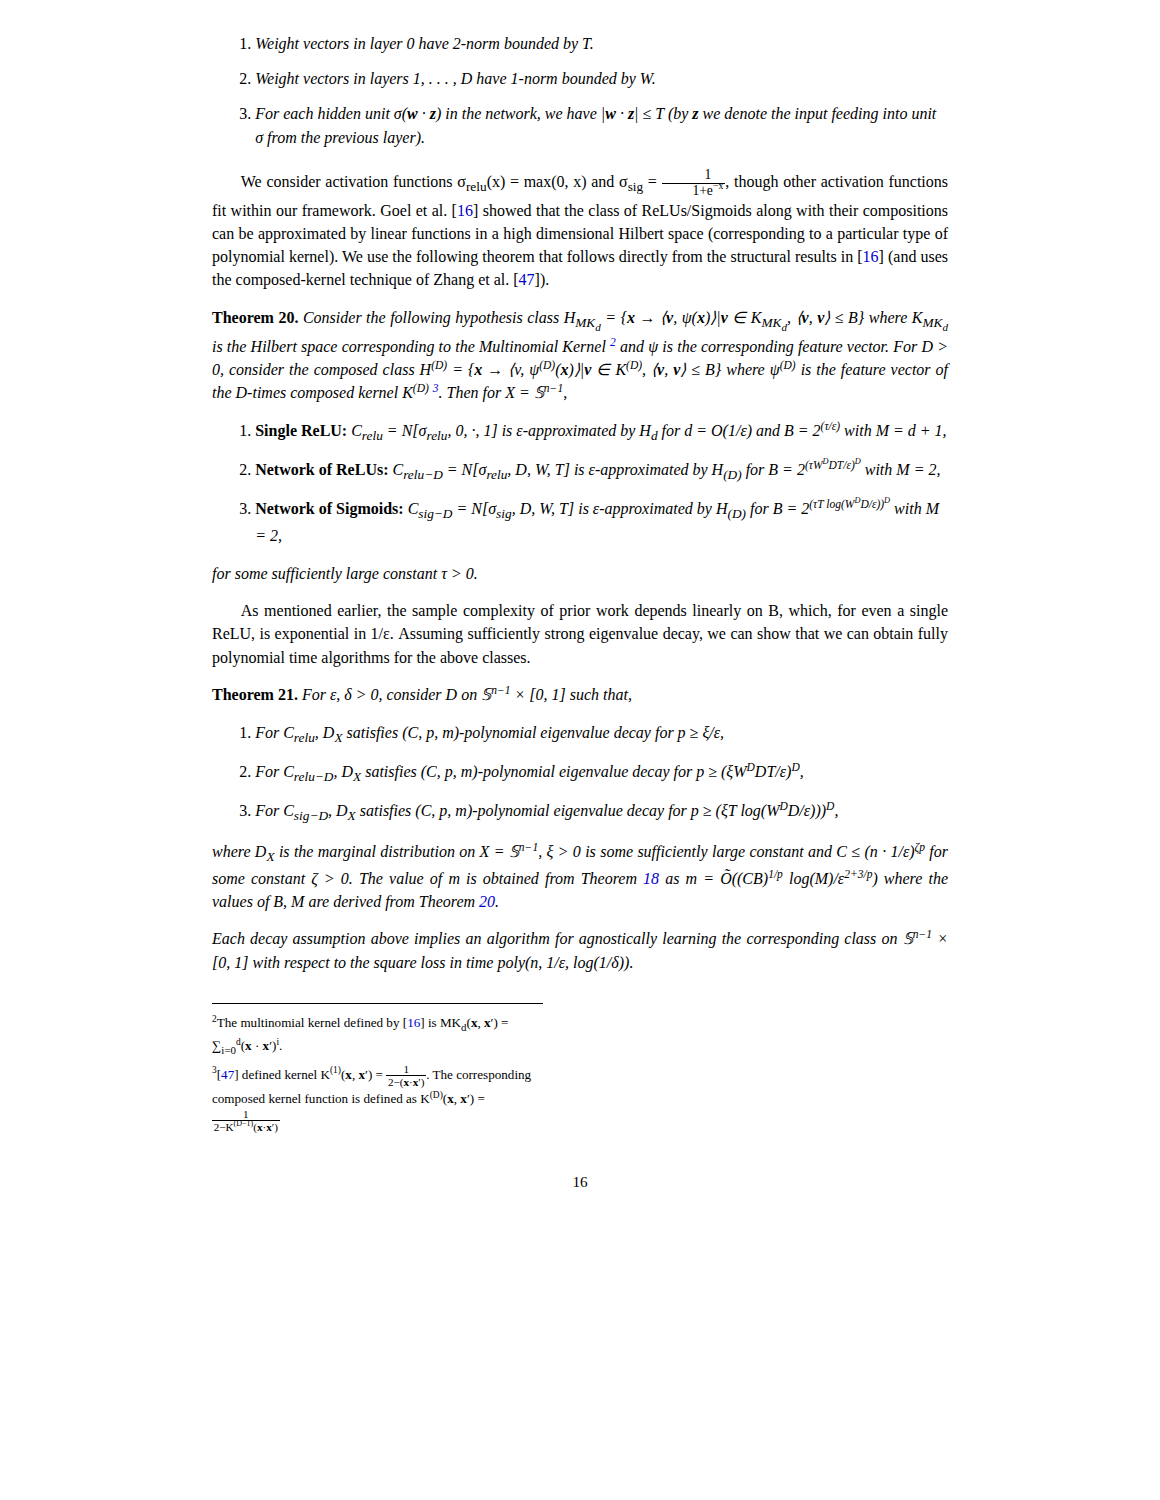Weight vectors in layer 0 have 2-norm bounded by T.
Weight vectors in layers 1, . . . , D have 1-norm bounded by W.
For each hidden unit σ(w · z) in the network, we have |w · z| ≤ T (by z we denote the input feeding into unit σ from the previous layer).
We consider activation functions σrelu(x) = max(0, x) and σsig = 11+e−x, though other activation functions fit within our framework. Goel et al. [16] showed that the class of ReLUs/Sigmoids along with their compositions can be approximated by linear functions in a high dimensional Hilbert space (corresponding to a particular type of polynomial kernel). We use the following theorem that follows directly from the structural results in [16] (and uses the composed-kernel technique of Zhang et al. [47]).
Theorem 20. Consider the following hypothesis class HMKd = {x → ⟨v, ψ(x)⟩|v ∈ KMKd, ⟨v, v⟩ ≤ B} where KMKd is the Hilbert space corresponding to the Multinomial Kernel 2 and ψ is the corresponding feature vector. For D > 0, consider the composed class H(D) = {x → ⟨v, ψ(D)(x)⟩|v ∈ K(D), ⟨v, v⟩ ≤ B} where ψ(D) is the feature vector of the D-times composed kernel K(D) 3. Then for X = 𝕊n−1,
Single ReLU: Crelu = N[σrelu, 0, ·, 1] is ε-approximated by Hd for d = O(1/ε) and B = 2(τ/ε) with M = d + 1,
Network of ReLUs: Crelu−D = N[σrelu, D, W, T] is ε-approximated by H(D) for B = 2(τWDDT/ε)D with M = 2,
Network of Sigmoids: Csig−D = N[σsig, D, W, T] is ε-approximated by H(D) for B = 2(τT log(WDD/ε))D with M = 2,
for some sufficiently large constant τ > 0.
As mentioned earlier, the sample complexity of prior work depends linearly on B, which, for even a single ReLU, is exponential in 1/ε. Assuming sufficiently strong eigenvalue decay, we can show that we can obtain fully polynomial time algorithms for the above classes.
Theorem 21. For ε, δ > 0, consider D on 𝕊n−1 × [0, 1] such that,
For Crelu, DX satisfies (C, p, m)-polynomial eigenvalue decay for p ≥ ξ/ε,
For Crelu−D, DX satisfies (C, p, m)-polynomial eigenvalue decay for p ≥ (ξWDDT/ε)D,
For Csig−D, DX satisfies (C, p, m)-polynomial eigenvalue decay for p ≥ (ξT log(WDD/ε)))D,
where DX is the marginal distribution on X = 𝕊n−1, ξ > 0 is some sufficiently large constant and C ≤ (n · 1/ε)ζp for some constant ζ > 0. The value of m is obtained from Theorem 18 as m = Õ((CB)1/p log(M)/ε2+3/p) where the values of B, M are derived from Theorem 20.
Each decay assumption above implies an algorithm for agnostically learning the corresponding class on 𝕊n−1 × [0, 1] with respect to the square loss in time poly(n, 1/ε, log(1/δ)).
2The multinomial kernel defined by [16] is MKd(x, x′) = ∑i=0d(x · x′)i.
3[47] defined kernel K(1)(x, x′) = 12−(x·x′). The corresponding composed kernel function is defined as K(D)(x, x′) = 12−K(D−1)(x·x′)
16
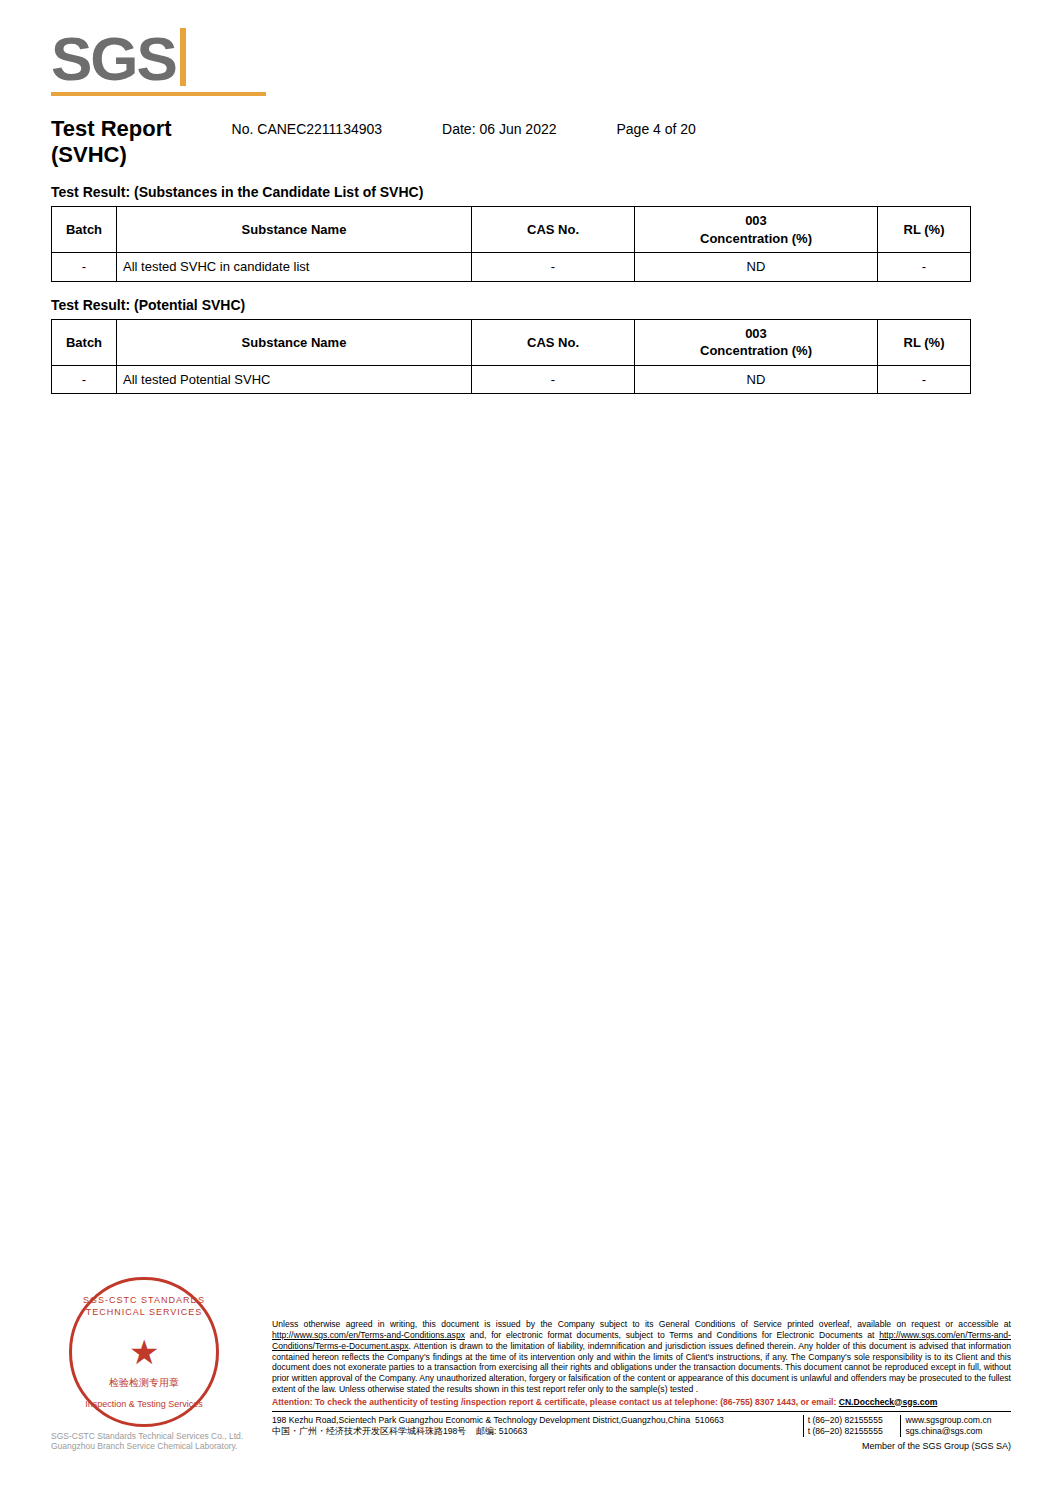SGS
Test Report
No. CANEC2211134903 Date: 06 Jun 2022 Page 4 of 20
(SVHC)
Test Result: (Substances in the Candidate List of SVHC)
| Batch | Substance Name | CAS No. | 003 Concentration (%) | RL (%) |
| --- | --- | --- | --- | --- |
| - | All tested SVHC in candidate list | - | ND | - |
Test Result: (Potential SVHC)
| Batch | Substance Name | CAS No. | 003 Concentration (%) | RL (%) |
| --- | --- | --- | --- | --- |
| - | All tested Potential SVHC | - | ND | - |
SGS-CSTC STANDARDS TECHNICAL SERVICES
★
检验检测专用章
Inspection & Testing Services
SGS-CSTC Standards Technical Services Co., Ltd.
Guangzhou Branch Service Chemical Laboratory.
Unless otherwise agreed in writing, this document is issued by the Company subject to its General Conditions of Service printed overleaf, available on request or accessible at http://www.sgs.com/en/Terms-and-Conditions.aspx and, for electronic format documents, subject to Terms and Conditions for Electronic Documents at http://www.sgs.com/en/Terms-and-Conditions/Terms-e-Document.aspx. Attention is drawn to the limitation of liability, indemnification and jurisdiction issues defined therein. Any holder of this document is advised that information contained hereon reflects the Company's findings at the time of its intervention only and within the limits of Client's instructions, if any. The Company's sole responsibility is to its Client and this document does not exonerate parties to a transaction from exercising all their rights and obligations under the transaction documents. This document cannot be reproduced except in full, without prior written approval of the Company. Any unauthorized alteration, forgery or falsification of the content or appearance of this document is unlawful and offenders may be prosecuted to the fullest extent of the law. Unless otherwise stated the results shown in this test report refer only to the sample(s) tested .
Attention: To check the authenticity of testing /inspection report & certificate, please contact us at telephone: (86-755) 8307 1443, or email: CN.Doccheck@sgs.com
| 198 Kezhu Road,Scientech Park Guangzhou Economic & Technology Development District,Guangzhou,China 510663 | t (86–20) 82155555 | www.sgsgroup.com.cn |
| 中国・广州・经济技术开发区科学城科珠路198号 邮编: 510663 | t (86–20) 82155555 | sgs.china@sgs.com |
Member of the SGS Group (SGS SA)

══════════

> What to work on: Indicate how many lines of the material include the word "CSTC"; the number alone is required.

> Result of this task: 2